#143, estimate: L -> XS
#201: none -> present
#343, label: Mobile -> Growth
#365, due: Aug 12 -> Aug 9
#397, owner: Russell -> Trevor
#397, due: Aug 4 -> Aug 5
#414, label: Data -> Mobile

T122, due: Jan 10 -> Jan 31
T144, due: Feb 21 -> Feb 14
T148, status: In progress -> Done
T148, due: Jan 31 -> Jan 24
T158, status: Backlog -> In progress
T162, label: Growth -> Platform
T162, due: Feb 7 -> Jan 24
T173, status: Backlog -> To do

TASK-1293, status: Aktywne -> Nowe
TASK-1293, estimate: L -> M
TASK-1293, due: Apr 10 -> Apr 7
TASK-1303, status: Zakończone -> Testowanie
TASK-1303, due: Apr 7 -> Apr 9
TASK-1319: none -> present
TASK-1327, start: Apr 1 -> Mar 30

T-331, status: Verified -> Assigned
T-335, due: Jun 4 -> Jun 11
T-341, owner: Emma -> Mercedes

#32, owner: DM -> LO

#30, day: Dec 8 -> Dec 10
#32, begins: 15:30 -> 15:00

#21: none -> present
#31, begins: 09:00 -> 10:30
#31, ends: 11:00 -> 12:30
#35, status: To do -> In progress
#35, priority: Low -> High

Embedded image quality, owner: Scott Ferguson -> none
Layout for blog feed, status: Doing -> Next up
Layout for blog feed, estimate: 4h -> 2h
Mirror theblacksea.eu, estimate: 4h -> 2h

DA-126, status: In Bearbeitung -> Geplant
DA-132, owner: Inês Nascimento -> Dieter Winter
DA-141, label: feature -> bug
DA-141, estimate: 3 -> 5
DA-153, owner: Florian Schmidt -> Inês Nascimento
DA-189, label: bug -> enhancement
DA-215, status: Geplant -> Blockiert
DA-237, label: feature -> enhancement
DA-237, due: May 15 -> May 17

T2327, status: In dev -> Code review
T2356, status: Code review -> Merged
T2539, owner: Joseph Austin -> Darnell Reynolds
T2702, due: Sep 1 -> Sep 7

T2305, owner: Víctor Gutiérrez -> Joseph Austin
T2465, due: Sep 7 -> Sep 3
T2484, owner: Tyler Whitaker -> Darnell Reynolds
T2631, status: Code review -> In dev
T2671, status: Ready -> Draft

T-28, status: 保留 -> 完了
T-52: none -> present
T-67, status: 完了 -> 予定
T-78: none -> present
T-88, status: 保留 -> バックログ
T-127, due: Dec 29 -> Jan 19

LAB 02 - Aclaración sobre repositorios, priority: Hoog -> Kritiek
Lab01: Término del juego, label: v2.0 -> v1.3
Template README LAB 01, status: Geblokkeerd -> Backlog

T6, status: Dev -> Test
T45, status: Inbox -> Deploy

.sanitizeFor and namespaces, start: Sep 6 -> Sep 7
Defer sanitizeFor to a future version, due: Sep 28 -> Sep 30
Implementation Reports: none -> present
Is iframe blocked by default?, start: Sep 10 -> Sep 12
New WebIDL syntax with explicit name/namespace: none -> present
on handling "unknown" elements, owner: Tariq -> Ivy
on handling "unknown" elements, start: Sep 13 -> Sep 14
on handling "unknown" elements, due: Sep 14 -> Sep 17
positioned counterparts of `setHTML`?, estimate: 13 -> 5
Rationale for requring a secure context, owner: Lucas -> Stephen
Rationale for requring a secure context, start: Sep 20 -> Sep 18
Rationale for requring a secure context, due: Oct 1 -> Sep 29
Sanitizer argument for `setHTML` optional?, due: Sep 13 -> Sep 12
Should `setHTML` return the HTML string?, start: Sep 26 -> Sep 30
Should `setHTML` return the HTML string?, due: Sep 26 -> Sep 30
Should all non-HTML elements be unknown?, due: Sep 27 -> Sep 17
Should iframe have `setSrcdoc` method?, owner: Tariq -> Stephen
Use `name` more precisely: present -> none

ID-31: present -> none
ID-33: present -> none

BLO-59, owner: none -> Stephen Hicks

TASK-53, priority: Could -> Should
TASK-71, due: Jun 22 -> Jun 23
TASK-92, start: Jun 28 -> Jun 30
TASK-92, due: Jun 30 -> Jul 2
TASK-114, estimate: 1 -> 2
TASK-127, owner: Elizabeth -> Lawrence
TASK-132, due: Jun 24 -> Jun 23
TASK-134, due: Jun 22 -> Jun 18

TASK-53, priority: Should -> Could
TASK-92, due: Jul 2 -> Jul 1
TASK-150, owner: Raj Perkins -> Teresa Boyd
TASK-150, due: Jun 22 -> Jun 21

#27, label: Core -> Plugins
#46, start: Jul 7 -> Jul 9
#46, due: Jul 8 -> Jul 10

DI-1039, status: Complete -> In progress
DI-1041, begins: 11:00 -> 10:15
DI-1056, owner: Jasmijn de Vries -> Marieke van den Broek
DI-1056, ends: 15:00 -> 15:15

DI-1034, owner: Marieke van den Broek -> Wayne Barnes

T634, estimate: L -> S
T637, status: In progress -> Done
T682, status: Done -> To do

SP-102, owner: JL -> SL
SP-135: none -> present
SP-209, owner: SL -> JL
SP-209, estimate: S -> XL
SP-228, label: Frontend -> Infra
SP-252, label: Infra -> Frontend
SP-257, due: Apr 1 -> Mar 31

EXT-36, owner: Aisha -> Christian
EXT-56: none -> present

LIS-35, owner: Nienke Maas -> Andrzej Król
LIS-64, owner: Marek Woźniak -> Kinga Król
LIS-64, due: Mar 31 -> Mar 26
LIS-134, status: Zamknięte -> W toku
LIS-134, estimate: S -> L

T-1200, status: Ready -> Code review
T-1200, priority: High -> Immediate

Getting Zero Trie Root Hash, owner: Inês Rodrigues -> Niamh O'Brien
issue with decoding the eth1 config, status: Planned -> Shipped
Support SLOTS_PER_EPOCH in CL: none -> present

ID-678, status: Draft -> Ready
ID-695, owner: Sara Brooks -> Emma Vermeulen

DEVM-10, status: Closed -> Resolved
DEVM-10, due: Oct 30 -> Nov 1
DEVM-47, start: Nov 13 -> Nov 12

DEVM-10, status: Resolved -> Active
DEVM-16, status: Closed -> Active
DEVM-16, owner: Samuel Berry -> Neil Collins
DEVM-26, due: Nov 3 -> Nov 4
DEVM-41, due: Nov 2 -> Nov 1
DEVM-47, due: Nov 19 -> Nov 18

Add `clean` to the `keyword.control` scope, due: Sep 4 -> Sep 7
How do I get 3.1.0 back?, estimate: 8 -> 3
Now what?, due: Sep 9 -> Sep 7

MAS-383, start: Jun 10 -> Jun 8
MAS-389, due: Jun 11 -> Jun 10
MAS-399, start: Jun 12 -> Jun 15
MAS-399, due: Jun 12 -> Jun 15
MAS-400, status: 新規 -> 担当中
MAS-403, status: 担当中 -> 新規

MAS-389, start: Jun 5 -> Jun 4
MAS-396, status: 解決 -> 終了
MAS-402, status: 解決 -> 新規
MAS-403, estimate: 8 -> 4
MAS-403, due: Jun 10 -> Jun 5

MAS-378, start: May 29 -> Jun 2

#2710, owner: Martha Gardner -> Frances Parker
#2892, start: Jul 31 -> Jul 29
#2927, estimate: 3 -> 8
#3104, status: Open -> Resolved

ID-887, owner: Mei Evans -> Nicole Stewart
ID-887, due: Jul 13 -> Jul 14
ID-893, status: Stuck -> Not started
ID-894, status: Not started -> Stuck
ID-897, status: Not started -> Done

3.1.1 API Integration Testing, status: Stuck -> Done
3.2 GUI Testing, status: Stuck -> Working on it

__TASK TO CARRY OUT__.
Whatever else the listing above holds, retype exactly only the lines from the one containing "TASK-1293, status: Aktywne -> Nowe" to the one containing "Lab01: Término del juego, label: v2.0 -> v1.3", both ends kept.

__TASK RESPONSE__.
TASK-1293, status: Aktywne -> Nowe
TASK-1293, estimate: L -> M
TASK-1293, due: Apr 10 -> Apr 7
TASK-1303, status: Zakończone -> Testowanie
TASK-1303, due: Apr 7 -> Apr 9
TASK-1319: none -> present
TASK-1327, start: Apr 1 -> Mar 30

T-331, status: Verified -> Assigned
T-335, due: Jun 4 -> Jun 11
T-341, owner: Emma -> Mercedes

#32, owner: DM -> LO

#30, day: Dec 8 -> Dec 10
#32, begins: 15:30 -> 15:00

#21: none -> present
#31, begins: 09:00 -> 10:30
#31, ends: 11:00 -> 12:30
#35, status: To do -> In progress
#35, priority: Low -> High

Embedded image quality, owner: Scott Ferguson -> none
Layout for blog feed, status: Doing -> Next up
Layout for blog feed, estimate: 4h -> 2h
Mirror theblacksea.eu, estimate: 4h -> 2h

DA-126, status: In Bearbeitung -> Geplant
DA-132, owner: Inês Nascimento -> Dieter Winter
DA-141, label: feature -> bug
DA-141, estimate: 3 -> 5
DA-153, owner: Florian Schmidt -> Inês Nascimento
DA-189, label: bug -> enhancement
DA-215, status: Geplant -> Blockiert
DA-237, label: feature -> enhancement
DA-237, due: May 15 -> May 17

T2327, status: In dev -> Code review
T2356, status: Code review -> Merged
T2539, owner: Joseph Austin -> Darnell Reynolds
T2702, due: Sep 1 -> Sep 7

T2305, owner: Víctor Gutiérrez -> Joseph Austin
T2465, due: Sep 7 -> Sep 3
T2484, owner: Tyler Whitaker -> Darnell Reynolds
T2631, status: Code review -> In dev
T2671, status: Ready -> Draft

T-28, status: 保留 -> 完了
T-52: none -> present
T-67, status: 完了 -> 予定
T-78: none -> present
T-88, status: 保留 -> バックログ
T-127, due: Dec 29 -> Jan 19

LAB 02 - Aclaración sobre repositorios, priority: Hoog -> Kritiek
Lab01: Término del juego, label: v2.0 -> v1.3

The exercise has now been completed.